The day after I dined with the duke with a party consisting only of men. The old prince made me do most of the talking, and towards the end of the dinner the conversation fell upon the resources of the country which was rich in minerals and semi-minerals. I took it into my head to say that these resources ought to be developed, and that they would become precious if that were done. To justify this remark I had to speak upon the matter as if I had made it my principal study. An old chamberlain, who had the control of the mines, after allowing me to exhaust my enthusiasm, began to discuss the question himself, made divers objections, but seemed to approve of many of my remarks.
If I had reflected when I began to speak in this manner that I should have to act up to my words, I should certainly have said much less; but as it was, the duke fancied that I knew much more than I cared to say. The result was that, when the company had risen from the table, he asked me if I could spare him a fortnight on my way to St. Petersburg. I said I should be glad to oblige him, and he took me to his closet and said that the chamberlain who had spoken to me would conduct me over all the mines and manufactories in his duchies, and that he would be much obliged if I would write down any observations that struck me. I agreed to his proposal, and said I would start the next day.
The duke was delighted with my compliance, and gave the chamberlain the necessary orders, and it was agreed that he should call for me at day-break with a carriage and six.
When I got home I made my preparations, and told Lambert to be ready to accompany me with his case of instruments. I then informed him of the object of the journey, and he promised to assist me to the best of his ability, though he knew nothing about mines, and still less of the science of administration.
We started at day-break, with a servant on the box, and two others preceding us on horseback, armed to the teeth.

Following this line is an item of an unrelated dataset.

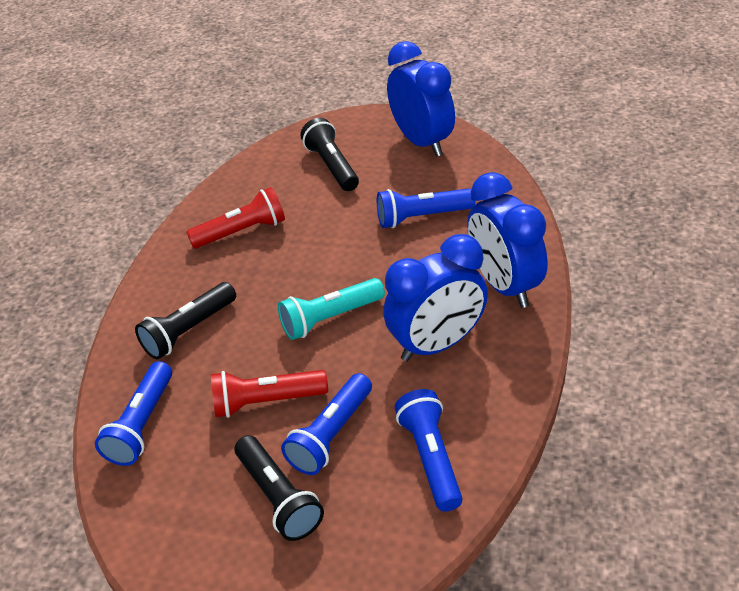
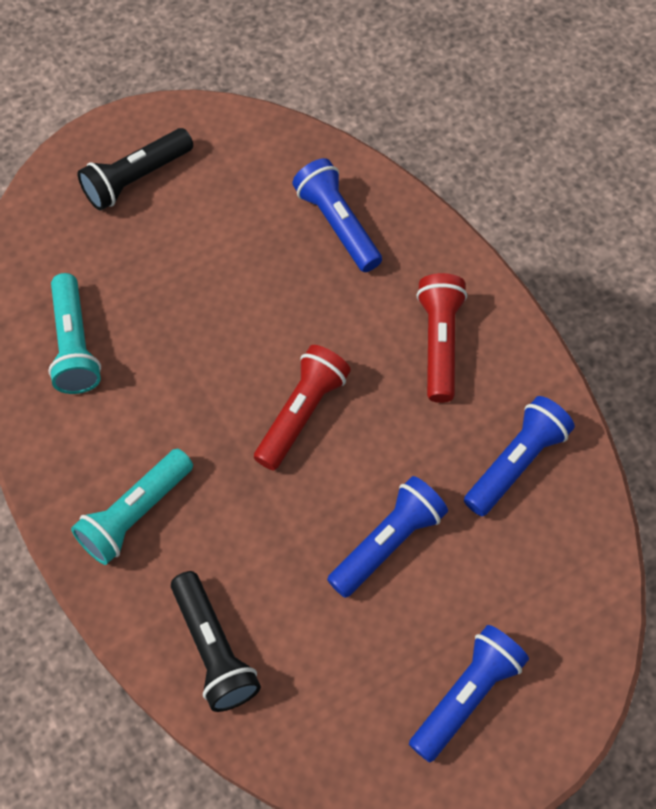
black flashlight: 3 -> 2
blue clock: 3 -> 0
turquoise flashlight: 1 -> 2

We changed horses every two or three hours, and the chamberlain having brought plenty of wine we refreshed ourselves now and again.
The tour lasted a fortnight, and we stopped at five iron and copper manufactories. I found it was not necessary to have much technical knowledge to make notes on what I saw; all I required was a little sound argument, especially in the matter of economy, which was the duke's main object. In one place I advised reforms, and in another I counselled the employment of more hands as likely to benefit the revenue. In one mine where thirty convicts were employed I ordered the construction of a short canal, by which three wheels could be turned and twenty men saved. Under my direction Lambert drew the plans, and made the measurements with perfect accuracy. By means of other canals I proposed to drain whole valleys, with a view to obtain the sulphur with which the soil was permeated.
I returned to Mitau quite delighted at having made myself useful, and at having discovered in myself a talent which I had never suspected. I spent the following day in making a fair copy of my report and in having the plans done on a larger scale. The day after I took the whole to the duke, who seemed well pleased; and as I was taking leave of him at the same time he said he would have me drive to Riga in one of his carriages, and he gave me a letter for his son, Prince Charles, who was in garrison there.
The worthy old man told me to say plainly whether I should prefer a jewel or a sum of money of equivalent value.
"From a philosopher like your highness," I replied, "I am not afraid to take money, for it may be more useful to me than jewels."
Without more ado he gave me a draft for four hundred albertsthalers, which I got cashed immediately, the albertsthaler being worth half a ducat. I bade farewell to the duchess, and dined a second time with M. de Kaiserling.
The next day the young chamberlain came to bring me the duke's letter, to wish me a pleasant journey, and to tell me that the Court carriage was at my door. I set out well pleased with the assistance the stuttering Lambert had given me, and by noon I was at Riga. The first thing I did was to deliver my letter of introduction to Prince Charles.